CHP Grup Başkanvekili Engin Altay, TBMM'de başörtüsüne karşı çıktığını şu gerekçelerle açıkladı: "Özel alanda, kamusal olmayan her alanda türban takılabilir.
Ama yarın parlamentoda bir başkası 'Ben şortla geleceğim' der. Parlamento parlamento olmaktan çıkar; parlamentonun bir nizamı vardır."
28 Şubat'tan beri zihniyet değişmemiş. Şortla başörtüsü mukayese edilebilir mi?
Kadın inancı gereği başını örtüyor.
Şort ise, bir kıyafet tercihi.
Ayrıca, "kamusal alan" ne demek? Kamu hizmeti verilen alan mı? Kamuya açık alan mı...
Meselâ sokaklar ya da belediye otobüsleri, devlet hastaneleri kamusal alan mı?
"Kamu hizmeti veren kişi başını örtemez" diyorsanız ve bunu da, "Devlet, dini inançlarla ilgilenmemeli.
Bu konularda kör olmalı.
Tarafsız olmalı. Laiklik onun için vardır" diye açıklıyorsanız, milletvekilliği tarifin içine oturmuyor. Çünkü milletvekili, halkı temsil eder; bir siyasi parti mensubudur ve taraftır.

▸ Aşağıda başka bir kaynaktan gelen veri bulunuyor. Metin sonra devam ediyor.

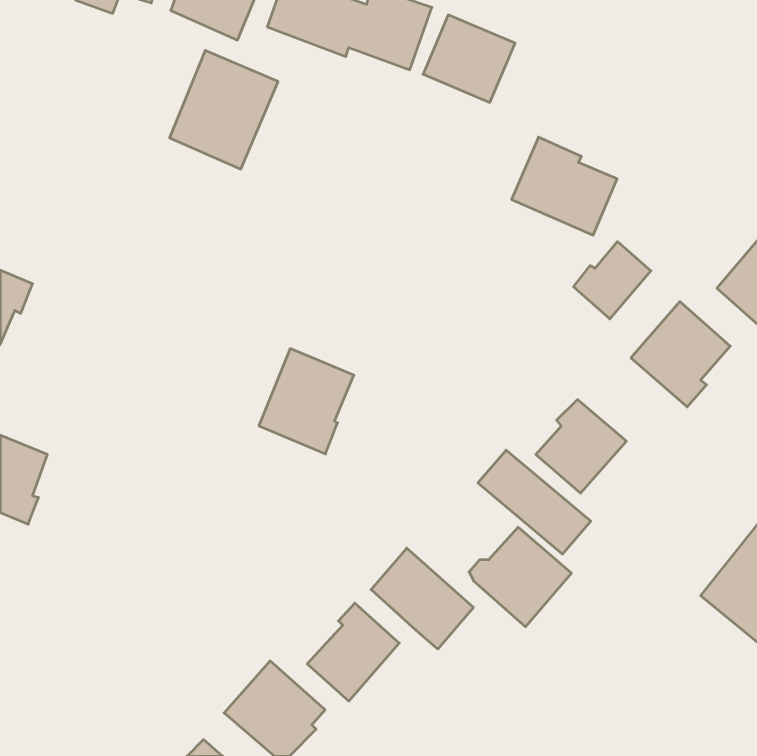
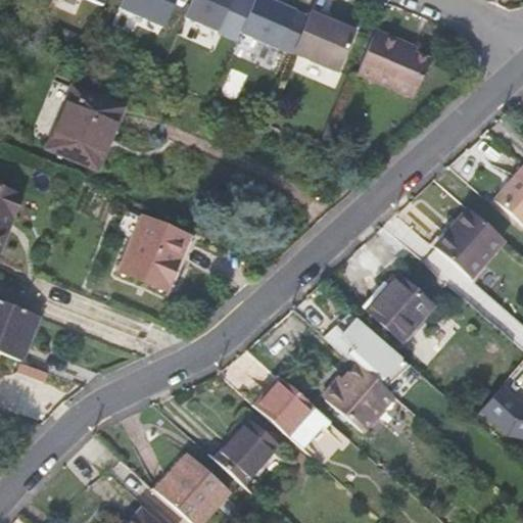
building: [170,50,278,169] -> [48,86,123,168]
building: [512,137,617,235] -> [358,29,430,96]
building: [574,242,651,319] -> none
building: [259,349,354,454] -> [121,217,186,289]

Adı üstünde "temsili demokrasi."
Türkiye'de çok sayıda kadın başını örtüyor ama onları temsil eden kadınların illâ başı açık olmalı! Laiklik, böyle bir dayatmanın değil, özgürlüğün şemsiyesidir. Kaldı ki, anayasada başörtülü milletvekiline mani bir hal olmadığı gibi, milletvekilinin kılık kıyafetini tarif eden İç Tüzük'te de, "başı açık" ibaresi bulunmamaktadır.